Del Kathryn Barton: ecstasy and metamorphosis
December 2012
The studio of Del Kathryn Barton is a place of colour, forms and found objects that belong, I sense, as much in dreams as in reality.
One feels transformed, as if the paintings in combination with the artist’s poetic prose as she speaks shift a line between dream and reality.
At the time of my visit the artist is reaching the end of another long journey painting and I’m somewhat surprised that she has let me see an unfinished piece. She explains that unlike some people who like the tension of having spectators look at a work in progress, she prefers to keep her pieces private until they are completed. Although Barton comes across as composed and strong, she speaks of “usually avoiding feelings of vulnerability and being exposed that early showings of work would give rise to”. It’s strange to an outsider to hear someone speak of a fear of rejection – the paintings around me are wondrous in composition, colour and content.

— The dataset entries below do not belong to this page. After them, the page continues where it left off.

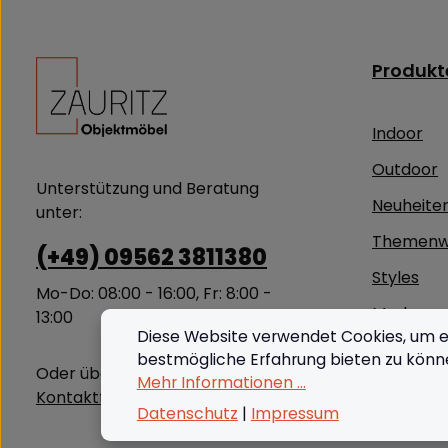
Produkt
Indoor
Outdoor
Unterstützung und Beratung
Neuheite
unter:
Themenw
(+49) 09562 3811380
Styles
Mo-Do: 08:00 - 16:00, Fr: 8:00 -
Marken
13:00
Diese Website verwendet Cookies, um e
Outlet
bestmögliche Erfahrung bieten zu könn
Oder über unser
Mehr Informationen ...
Kontaktformular
.
Datenschutz
|
Impressum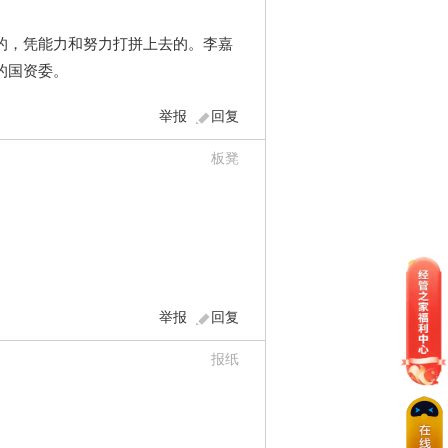
的，凭能力和努力打拼上去的。李嘉
的国资委。
举报
回复
板凳
举报
回复
报纸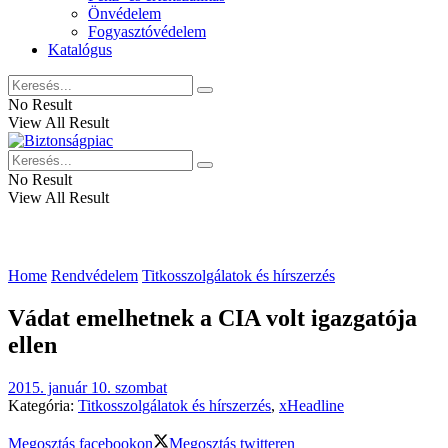
Önvédelem
Fogyasztóvédelem
Katalógus
No Result
View All Result
No Result
View All Result
Home
Rendvédelem
Titkosszolgálatok és hírszerzés
Vádat emelhetnek a CIA volt igazgatója
ellen
2015. január 10. szombat
Kategória:
Titkosszolgálatok és hírszerzés
,
xHeadline
Megosztás facebookon
Megosztás twitteren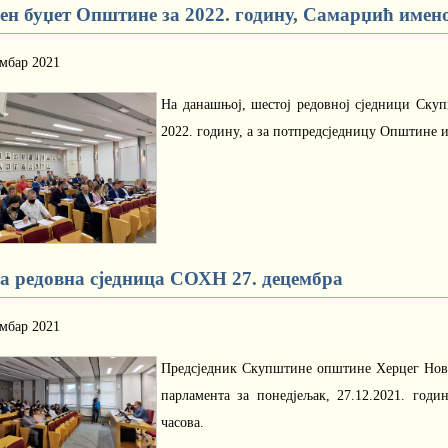
јен буџет Општине за 2022. годину, Самарџић имен
ембар 2021
На данашњој, шестој редовној сједници Ску
2022. годину, а за потпредсједницу Општине 
а редовна сједница СОХН 27. децембра
ембар 2021
Предсједник Скупштине општине Херцег Нови,
парламента за понедјељак, 27.12.2021. год
часова.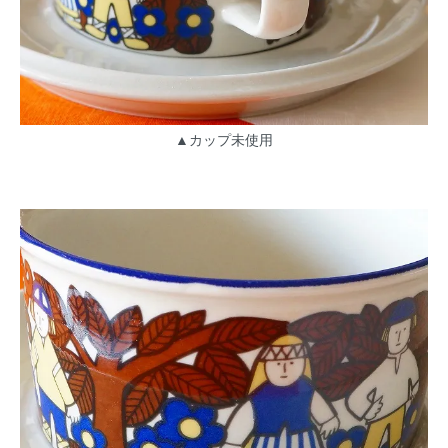
▲カップ未使用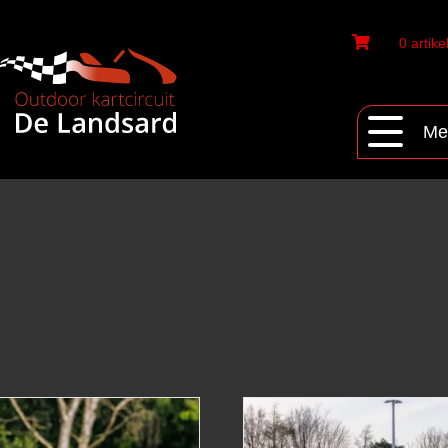
0 artike
Me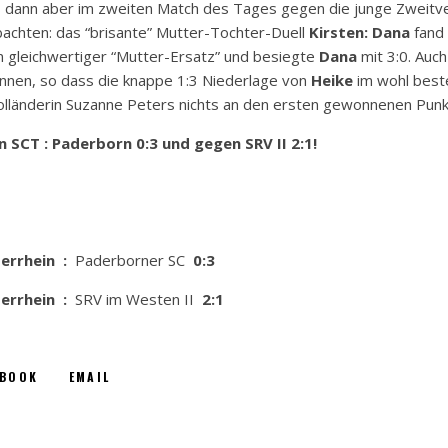
es dann aber im zweiten Match des Tages gegen die junge Zweitv
achten: das “brisante” Mutter-Tochter-Duell
Kirsten: Dana
fand 
n gleichwertiger “Mutter-Ersatz” und besiegte
Dana
mit 3:0. Auc
nnen, so dass die knappe 1:3 Niederlage von
Heike
im wohl best
olländerin Suzanne Peters nichts an den ersten gewonnenen Punk
 SCT : Paderborn 0:3 und gegen SRV II 2:1!
derrhein :
Paderborner SC
0:3
derrhein :
SRV im Westen II
2:1
EBOOK
EMAIL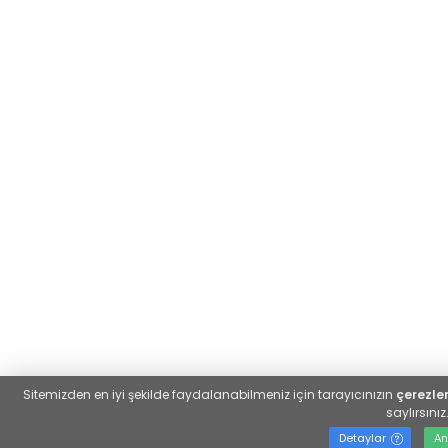
Sitemizden en iyi şekilde faydalanabilmeniz için tarayıcınızın
çerezler
saylırsınız
Detaylar
A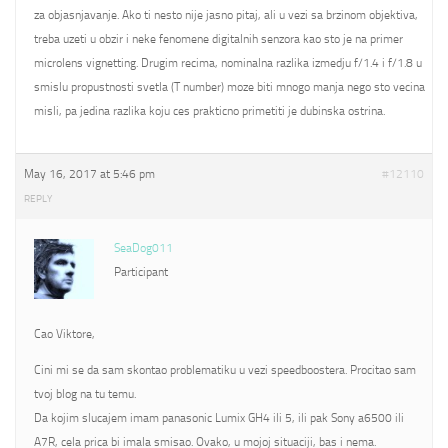
za objasnjavanje. Ako ti nesto nije jasno pitaj, ali u vezi sa brzinom objektiva,
treba uzeti u obzir i neke fenomene digitalnih senzora kao sto je na primer
microlens vignetting. Drugim recima, nominalna razlika izmedju f/1.4 i f/1.8 u
smislu propustnosti svetla (T number) moze biti mnogo manja nego sto vecina
misli, pa jedina razlika koju ces prakticno primetiti je dubinska ostrina.
May 16, 2017 at 5:46 pm
#12110
REPLY
SeaDog011
Participant
Cao Viktore,
Cini mi se da sam skontao problematiku u vezi speedboostera. Procitao sam
tvoj blog na tu temu.
Da kojim slucajem imam panasonic Lumix GH4 ili 5, ili pak Sony a6500 ili
A7R, cela prica bi imala smisao. Ovako, u mojoj situaciji, bas i nema.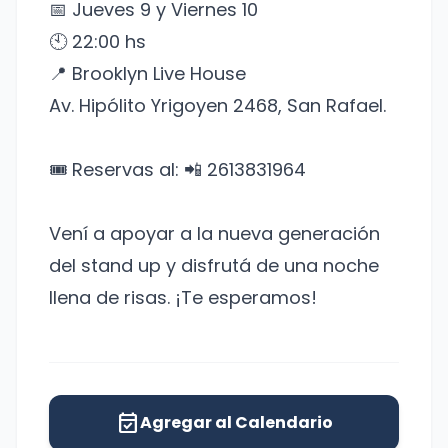
📅 Jueves 9 y Viernes 10
🕙 22:00 hs
📍 Brooklyn Live House
Av. Hipólito Yrigoyen 2468, San Rafael.
🎟️ Reservas al: 📲 2613831964
Vení a apoyar a la nueva generación
del stand up y disfrutá de una noche
llena de risas. ¡Te esperamos!
event_available
Agregar al Calendario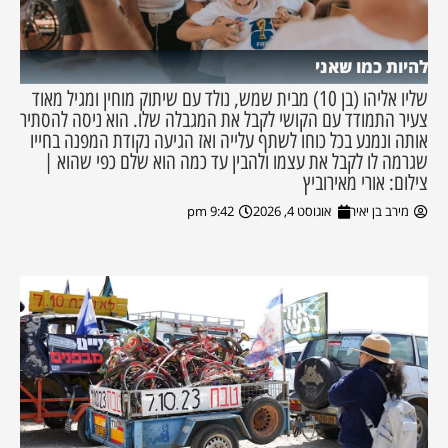
להיות כמו שאני
שליו אליהו (בן 10) מבית שמש, נולד עם שיתוק מוחין ומגיל מאוד
צעיר התמודד עם הקושי לקבל את המגבלה שלו. הוא ניסה להסתיר
אותה ונמנע בכל כוחו לשתף עלייה ואז הגיעה נקודת המפנה בחייו
שגרמה לו לקבל את עצמו ולהבין עד כמה הוא שלם כפי שהוא |
צילום: אורי מאירוביץ
מירב בן יאיר
אוגוסט 4, 2026
9:42 pm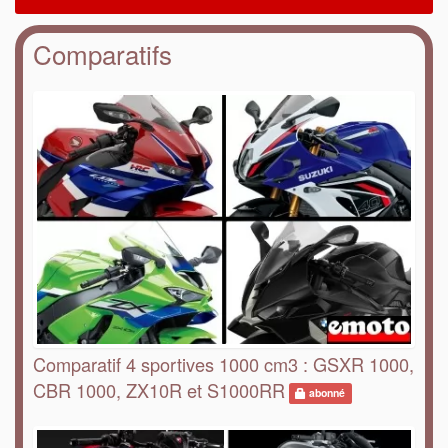
Comparatifs
Comparatif 4 sportives 1000 cm3 : GSXR 1000,
CBR 1000, ZX10R et S1000RR
abonné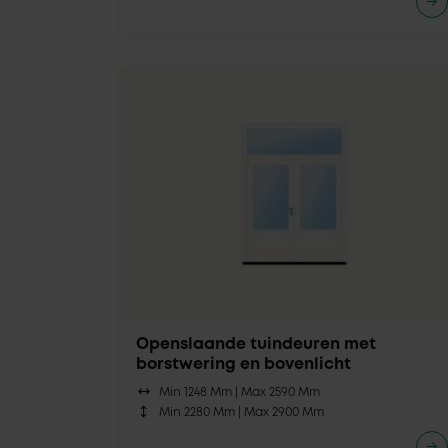
Openslaande tuindeuren met
borstwering en bovenlicht
Min 1248 Mm |
Max 2590 Mm
Min 2280 Mm |
Max 2900 Mm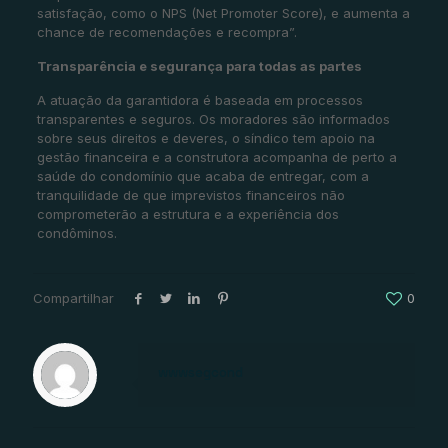
satisfação, como o NPS (Net Promoter Score), e aumenta a
chance de recomendações e recompra”.
Transparência e segurança para todas as partes
A atuação da garantidora é baseada em processos
transparentes e seguros. Os moradores são informados
sobre seus direitos e deveres, o síndico tem apoio na
gestão financeira e a construtora acompanha de perto a
saúde do condomínio que acaba de entregar, com a
tranquilidade de que imprevistos financeiros não
comprometerão a estrutura e a experiência dos
condôminos.
Compartilhar
0
wwwsegcond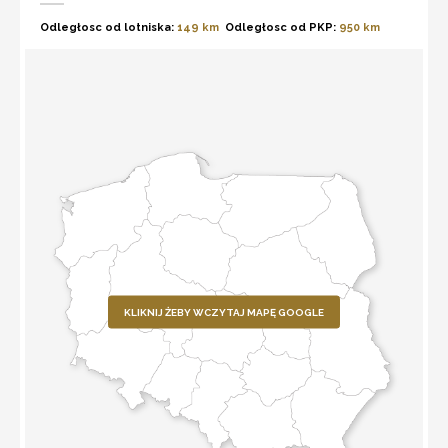
Odległosc od lotniska:
149 km
Odległosc od PKP:
950 km
KLIKNIJ ŻEBY WCZYTAJ MAPĘ GOOGLE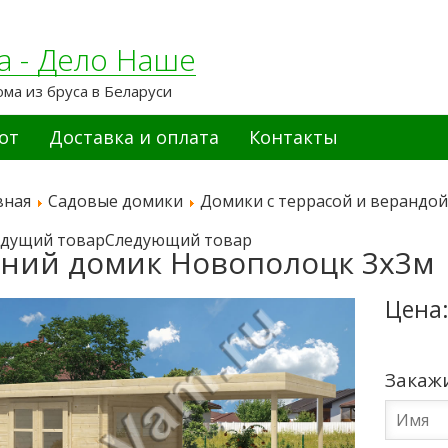
а - Дело Наше
ома из бруса в Беларуси
от
Доставка и оплата
Контакты
вная
Садовые домики
Домики с террасой и верандой
дущий товар
Следующий товар
ний домик Новополоцк 3x3м
Цена
Закаж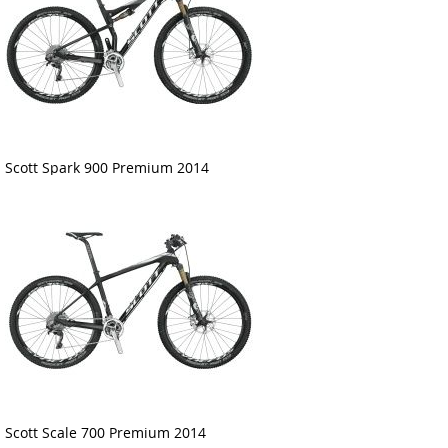
Scott Spark 900 Premium 2014
Scott Scale 700 Premium 2014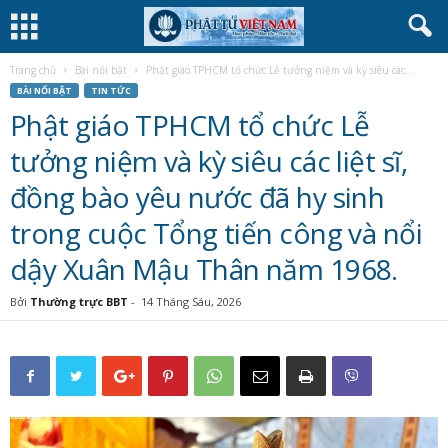
Trang chủ
Bài nổi bật
Phật giáo TPHCM tổ chức Lễ tưởng niệm và kỳ siêu các...
BÀI NỔI BẬT
TIN TỨC
Phật giáo TPHCM tổ chức Lễ
tưởng niệm và kỳ siêu các liệt sĩ,
đồng bào yêu nước đã hy sinh
trong cuộc Tổng tiến công và nổi
dậy Xuân Mậu Thân năm 1968.
Bởi
Thường trực BBT
-
14 Tháng Sáu, 2026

These paintings were done specifically for a book project. This involved her providing paintings not so much to illustrate Oscar Wilde’s famous story ‘The Nightingale and the Rose’ but for the works to be its visual embodiment. The story deals with universal themes of love, violence, sacrifice, disappointment, ingratitude, joy and sorrow. The nightingale that gives its life for love does so not knowing of the betrayal that comes in the wake of its death. The nightingale gives its life to create a rose of blood. The analogy holds perhaps when one experiences the sense and the extent to which Barton gives of her life to her art. She writes in the foreword to the book: ‘It seems possible to me that the Nightingale is the true artist, she gives completely of her deepest essence.’
The story of process can be dreary, but not when Barton explores her own. It appears there are many ‘people’ that inhabit her mind as she works, but mostly they divide into two types. Both are ignited by the necessity to create; it is the work that takes her somewhere and generates its own energy. There is one that emerges when doing the labour-intensive work on the feathers of the birds, characterised by a sense of calm and patience in the process of building them up in all their intricate complexity. Then there is the person who makes the final finish that takes the form of a splattering of paint that is seen in her works. This requires the right kind of mood, she insists. It must also emerge at the right time, that moment in which she wants her work “to be teetering on the edge of completeness, still in a state of rawness but built up to that point of saturation … more would destroy it”. The other person that emerges at this point “is harnessing different states of being, taking a risk”. It may occur randomly in the night and requires a particular ‘head-space’.
In Wilde’s story the nightingale, upon seeing the sadness of the student who needs to find the reddest of roses to give his loved one, decides to sacrifice its life to create a rose drawn from its blood. At the height of this exchange of life for art and love she gives one last burst of music:
“The white Moon heard it, and she forgot the dawn, and lingered on in the sky. The red rose heard it, and it trembled all over with ecstasy, and opened its petals to the cold morning air. Echo bore it to her purple cavern in the hills, and woke the sleeping shepherds from their dreams. It floated through the reeds of the river, and they carried its message to the sea.” (Oscar Wilde).
In Barton’s work ‘eyes’ fascinate her as both objects and symbols; they exude things as well as take things in: there are the tears and there are eyes that resonate the dreams from within and from all that the world provides. These extraordinary paintings will be available to all who know how to listen and who want to see into the centre of things: the beauty, the terror and the transformation.
Louise Bourgeois and Australian Artists, featuring new works of Del Kathryn Barton, shows at Heide Museum of Modern Art until April 14.